## WHAT YOU WILL DO
- a) Transcribe part of the wade-fishing lure thread word for word. Begin at the line that has "For wading I" and stop after "(Jun 23, 2012)".
- b) Pick up the wade-fishing lure thread after its last line and keep it going in the same style.

## PROVIDED PASSAGE
———
# Whats in the box



## oldstinkyguy (Mar 28, 2010)

So all you GMR and LMR guys, what do carry when fishing the river? When wade fishing there's only so many lures a guy can carry...


----------



## Salmonid (Apr 14, 2004)

a little of this and a little of that....
a mix of soft plastics, jigs, topwaters, shallow, mid and deep cranks of both minnows and craws, Spinners just to name a few, I wear a vest and it weighs about 80 lbs....

Salmonid


----------



## Mr. A (Apr 23, 2012)

Salmonid said:


> a little of this and a little of that....
> a mix of soft plastics, jigs, topwaters, shallow, mid and deep cranks of both minnows and craws, Spinners just to name a few, I wear a vest and it weighs about 80 lbs....
> 
> Salmonid


Good lord, 80lbs! I hope you don't trip!

A

Mr. A


----------



## fisherFL (Oct 23, 2012)

Jigs and lots of soft plastics, I carry two small boxes that hold cranks and stuff in them, all that in a little green over the shoulder bag. (I don't carry any spinners like mepps because I've never had luck with them but that's probably my fault) my favorite crank to use is actually the strike king bitsy minnow, my go to bait out of my box/bag though is definetly a 1/16 or 1/8 oz jig head and the 3" gulp minnows, great bait it's so easy to use just barely twitch it and it looks like a wounded minnow


Posted using Outdoor Hub Campfire


----------



## E_Lin (Jun 30, 2011)

montagc said:


> Too much.
> 
> 
> Posted using Outdoor Hub Campfire


Also guilty of this...


----------



## gibson330usa (May 15, 2012)

For wading I just have two small boxes in my pockets, one of rebel craws and minnows, the other with some plastics. Pliers and snips in a belt pouch. I just have to carry my rod and reel.


----------



## 9Left (Jun 23, 2012)

... tubes,spinners,rapalas,jigs,and everything i need to rig up and drift bait like worms or crawdads..and of course...FLUKES!!


----------



## small talk (Feb 13, 2009)

Depends on the time of year...for smallies:
Spring - soft plastics; spinner bait; top water during spawn;
Summer - crawdad crankbaits; soft plastics; buzzbaits; fluke / zulus;
Fall - spinner baits; Pop'R; fluke / zulus
Winter - tube jigs;


----------



## buzzing byrd (Feb 27, 2008)

Salmonid said:


> a little of this and a little of that....
> a mix of soft plastics, jigs, topwaters, shallow, mid and deep cranks of both minnows and craws, Spinners just to name a few, I wear a vest and it weighs about 80 lbs....
———
## SUPPLIED INFORMATION
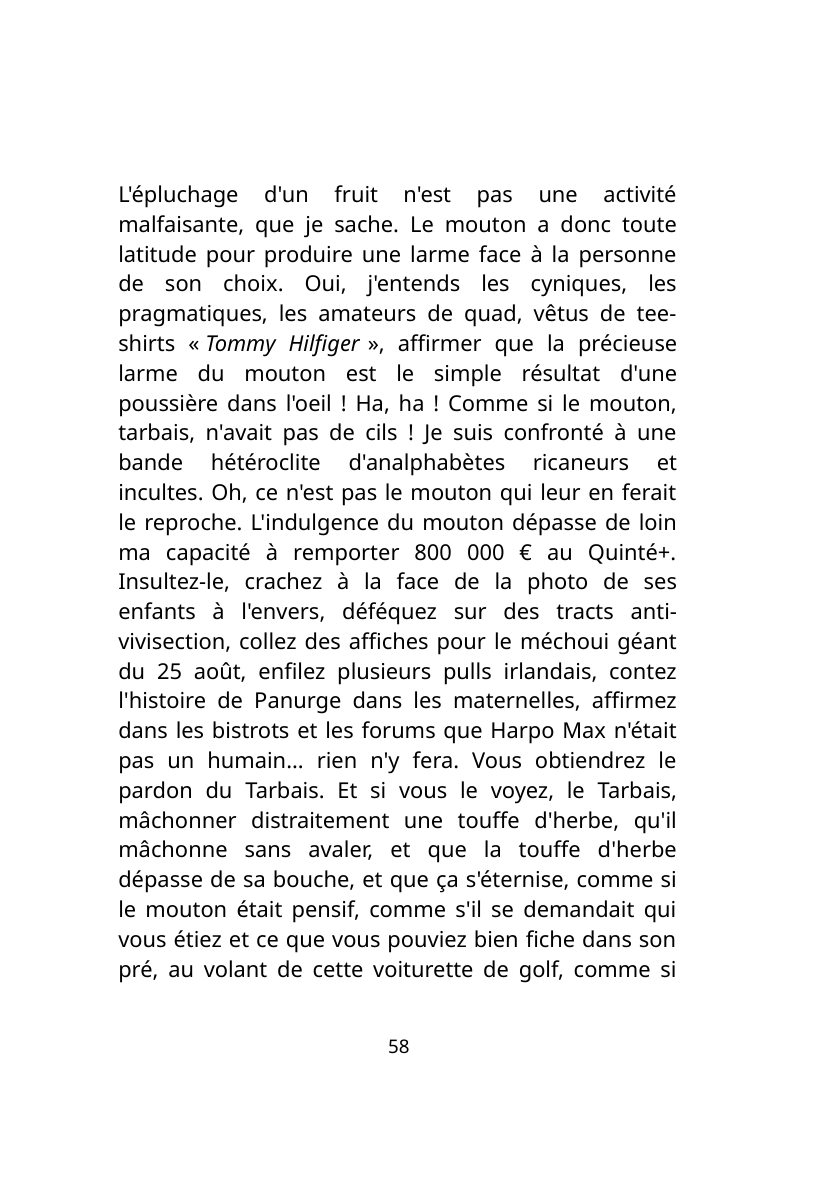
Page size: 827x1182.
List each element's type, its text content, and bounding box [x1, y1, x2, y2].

text L'épluchage d'un fruit n'est pas une activité malfaisante, que je sache. Le mouton a donc toute latitude pour produire une larme face à la personne de son choix. Oui, j'entends les cyniques, les pragmatiques, les amateurs de quad, vêtus de tee-shirts « Tommy Hilfiger », affirmer que la précieuse larme du mouton est le simple résultat d'une poussière dans l'oeil ! Ha, ha ! Comme si le mouton, tarbais, n'avait pas de cils ! Je suis confronté à une bande hétéroclite d'analphabètes ricaneurs et incultes. Oh, ce n'est pas le mouton qui leur en ferait le reproche. L'indulgence du mouton dépasse de loin ma capacité à remporter 800 000 € au Quinté+. Insultez-le, crachez à la face de la photo de ses enfants à l'envers, déféquez sur des tracts anti-vivisection, collez des affiches pour le méchoui géant du 25 août, enfilez plusieurs pulls irlandais, contez l'histoire de Panurge dans les maternelles, affirmez dans les bistrots et les forums que Harpo Max n'était pas un humain... rien n'y fera. Vous obtiendrez le pardon du Tarbais. Et si vous le voyez, le Tarbais, mâchonner distraitement une touffe d'herbe, qu'il mâchonne sans avaler, et que la touffe d'herbe dépasse de sa bouche, et que ça s'éternise, comme si le mouton était pensif, comme s'il se demandait qui vous étiez et ce que vous pouviez bien fiche dans son pré, au volant de cette voiturette de golf, comme si [118, 179, 677, 983]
———
## ANSWERS
- a)
For wading I just have two small boxes in my pockets, one of rebel craws and minnows, the other with some plastics. Pliers and snips in a belt pouch. I just have to carry my rod and reel.


----------



## 9Left (Jun 23, 2012)

- b)
> 
> Salmonid


about the same as Salmonid, try to cover water from top to bottom except I have one of the fanny pack tackle bags that weighs about 40 pounds. One lure I am going to try and use more of this year is a hard body swim bait. I was testing one out a couple of years ago before an Alabama trip and wore the crappie out with it in the lmr.


----------



## IGbullshark (Aug 10, 2012)

Lures: Zulu, 3 inch grubs, craw crankbaits. other: water, pliers, tape measure, small hand net, Ruger LC9.


----------



## Gumbers (Oct 1, 2012)

I wear a back pack which allows me to bring a lightweight mix of tackle and plenty of water bottles. Really enjoy how its out of my way while wading.

Outdoor Hub mobile, the outdoor information engine


----------



## Britam05 (Jun 16, 2012)

I am horrible at this. I have a sling pack that is comfortable. I have 6 Plano divided boxes with all my cranks,Plastics,jigs. Pockets in the sling pack holds spinners. 
I always carry extra reel. Pliers. Fish attractant 
I know so much is over kill and pointless. But with my OCD tendencies I can not be unprepared


Posted using Outdoor Hub Campfire


----------



## Matulemj (May 29, 2012)

Gulp "Alive!" Minnow/Grubs, white 3"
Assortment of Jigheads
A bag of tubes
Some roosters
A couple shad imitation cranks
Vibe baits (Gay blades/Laser blades/Cicadas)
Pliers
Tape Measure/Scale
Wet wipes
Poncho
A little spray bottle of 100% Deet
"In Case of Gar" Gloves
Knife
Food

I carry a soft tackle box, that almost looks like a mini duffle bag that makes it easy to swing over my shoulders and walk around and cast.


----------



## Misdirection (Jul 16, 2012)

I have a small peanut butter container (empty and cleaned out). Put a small eye bolt thru the lid. Rope thru the eye bolt and wear it around my neck. If it doesn't fit in the container, it doesn't go. Come spring trout, that,s wear I carry my minnies...

posted using Outdoor Hub Campfire


----------



## kingofamberley (Jul 11, 2012)

Backpack with:
Spinner/spoon box
Crank/stick/suspender box
Lipless crank/popper/misc stick box
Jig head/hook/weight box
Many colors of grubs, 2" and 3"
Tubes and some other random soft plastics
Pliers, light, scale, etc
I also keep some secret items on my person. Never under estimate (what I've heard referred to as) God's Country, it helps to be prepared.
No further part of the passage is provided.